In America, it was Christmas Day. I asked if Dafoe thought a blood-sucking, sickly creature and a horror film set in a 19th-century German town were the perfect antidote to a day of family festivities.

He pointed to the “shadow side” of these occasions, “a time when some people fall into depression because they are out of that happiness”.

It is true that his film work presents both sides – the joy and pain of life, the extremes of being human and everything in between.

Lily Rose Depp as Alan Hutter in Universal Pictures' Nosferato with blood coming out of his mouth and faceUniversal Pictures

Lily-Rose Depp has won acclaim for her performance as Alan Hutter – the center of Count Orlok’s obsession in Nosferatu.

He tells me that if you don’t recognize that life has a dark side, “you’re going to fall for it someday”.

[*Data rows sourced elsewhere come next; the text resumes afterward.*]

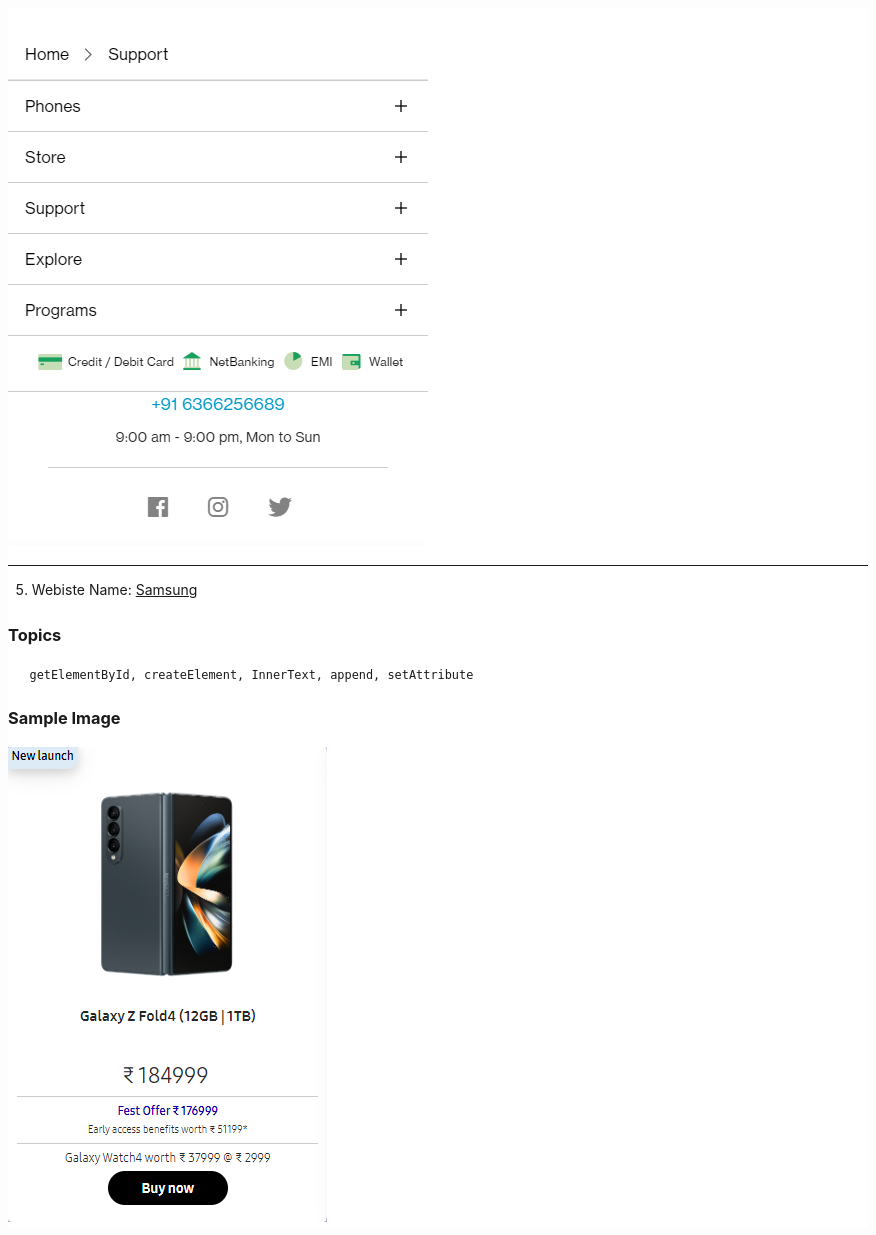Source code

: ![Output](./images/Pic7.png)

---
5. Webiste Name: [Samsung](https://www.samsung.com/in/offer/online/samsung-fest/)

### Topics

       getElementById, createElement, InnerText, append, setAttribute

### Sample Image

![Sample One](./images//Pic8.png)
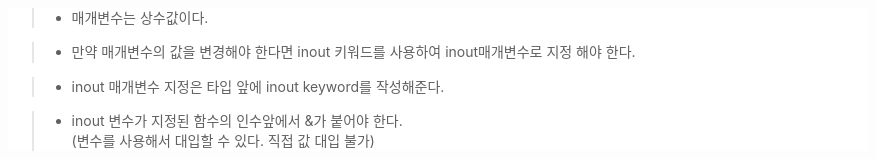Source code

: >* 매개변수는 상수값이다.

>* 만약 매개변수의 값을 변경해야 한다면 inout 키워드를 사용하여 inout매개변수로 지정 해야 한다.

>* inout 매개변수 지정은 타입 앞에 inout keyword를 작성해준다.

>* inout 변수가 지정된 함수의 인수앞에서 &가 붙어야 한다.    
(변수를 사용해서 대입할 수 있다. 직접 값 대입 불가)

As I look at her on the computer screen, it’s impossible to see how expressive her face is – a face that could be carved from the ground.

He tells me that he realized it when he started posing on the red carpet.

“Man, they get some ugly pictures of me. They get some weird pictures and they get some good pictures.”

He put it on his face with the “limit”.

“I never think about my face,” he continues. “If I ever do, it’s really just to tell him to calm down.”